## What to work on
List every line of the items that contains the word "Casual".

Saved entries
Segment Open
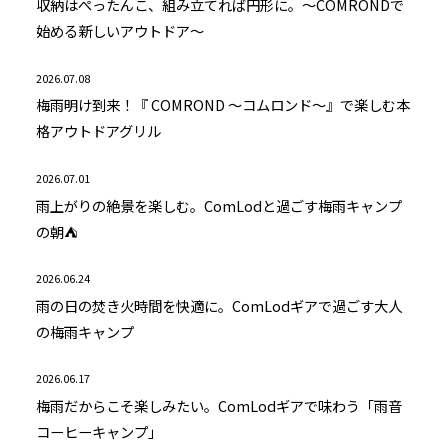
収納はぺったんこ、組み立てれば円形に。～COMRONDで
始める新しいアウトドア～
2026.07.08
梅雨明け到来！『 COMROND ～コムロンド～』で楽しむ本
格アウトドアグリル
2026.07.01
雨上がりの絶景を楽しむ。ComLodと過ごす梅雨キャンプ
の朝⛺
2026.06.24
雨の日の焚き火時間を快適に。ComLodギアで過ごす大人
の梅雨キャンプ
2026.06.17
梅雨だからこそ楽しみたい。ComLodギアで味わう「雨音
コーヒーキャンプ」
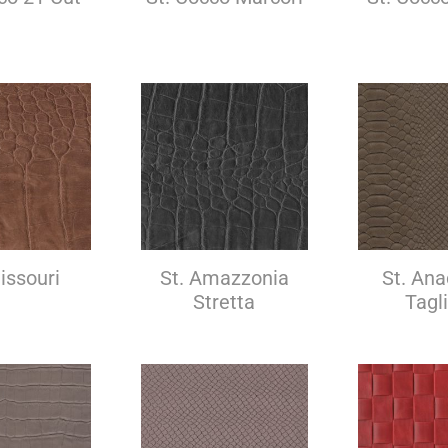
issouri
St. Amazzonia
St. An
Stretta
Tagl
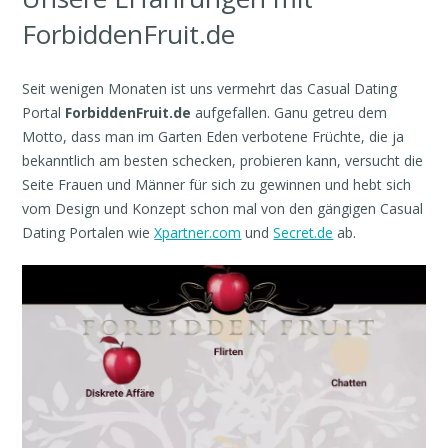
ForbiddenFruit.de
Seit wenigen Monaten ist uns vermehrt das Casual Dating
Portal
ForbiddenFruit.de
aufgefallen. Ganu getreu dem
Motto, dass man im Garten Eden verbotene Früchte, die ja
bekanntlich am besten schecken, probieren kann, versucht die
Seite Frauen und Männer für sich zu gewinnen und hebt sich
vom Design und Konzept schon mal von den gängigen Casual
Dating Portalen wie
Xpartner.com
und
Secret.de
ab.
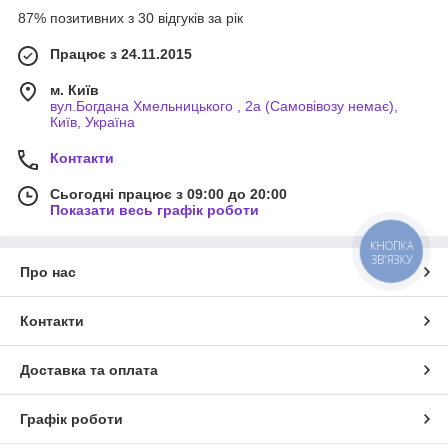
87% позитивних з 30 відгуків за рік
Працює з 24.11.2015
м. Київ
вул.Богдана Хмельницького , 2а (Самовівозу немає),
Київ, Україна
Контакти
Сьогодні працює з 09:00 до 20:00
Показати весь графік роботи
КНОПКА
ЗВ'ЯЗКУ
Про нас
Контакти
Доставка та оплата
Графік роботи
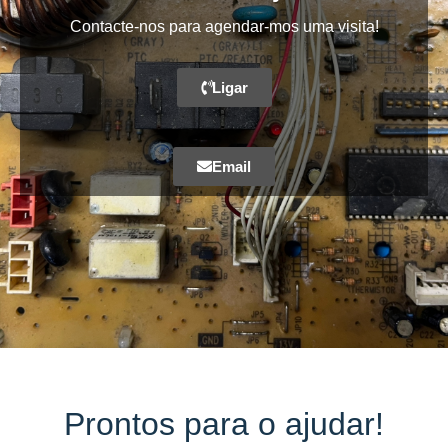
Contacte-nos para agendar-mos uma visita!
Ligar
Email
Prontos para o ajudar!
Segment Closed
## Exercise solution
Seit wenigen Monaten ist uns vermehrt das Casual Dating
vom Design und Konzept schon mal von den gängigen Casual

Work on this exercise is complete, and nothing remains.